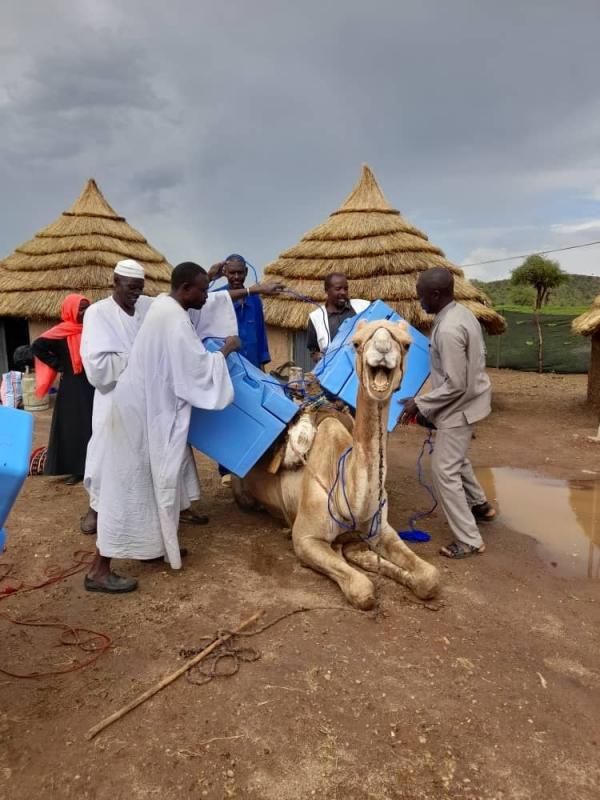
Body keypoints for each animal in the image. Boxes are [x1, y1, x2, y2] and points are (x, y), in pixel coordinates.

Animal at [232, 318, 442, 608]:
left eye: (407, 344)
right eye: (356, 342)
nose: (383, 348)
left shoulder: (380, 528)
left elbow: (429, 577)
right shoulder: (305, 538)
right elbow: (362, 589)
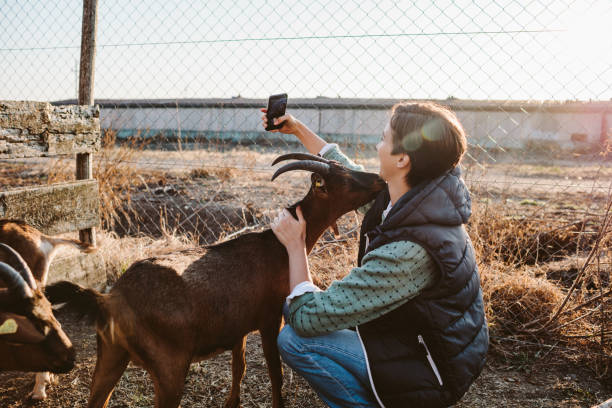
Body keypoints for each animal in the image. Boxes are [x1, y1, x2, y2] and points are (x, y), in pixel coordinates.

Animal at [46, 154, 382, 408]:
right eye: (346, 180)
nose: (379, 180)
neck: (277, 246)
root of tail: (111, 299)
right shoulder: (269, 318)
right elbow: (274, 372)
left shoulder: (238, 327)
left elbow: (239, 367)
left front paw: (232, 403)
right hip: (169, 367)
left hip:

════

• [Prompt]: Begin with the line that contains "neck: (277, 246)" and end with the last line of the records; set down every line in that span exactly, and nothing else.

• [Your response]:
neck: (277, 246)
root of tail: (111, 299)
right shoulder: (269, 318)
right elbow: (274, 372)
left shoulder: (238, 327)
left elbow: (239, 367)
left front paw: (232, 403)
right hip: (169, 367)
left hip:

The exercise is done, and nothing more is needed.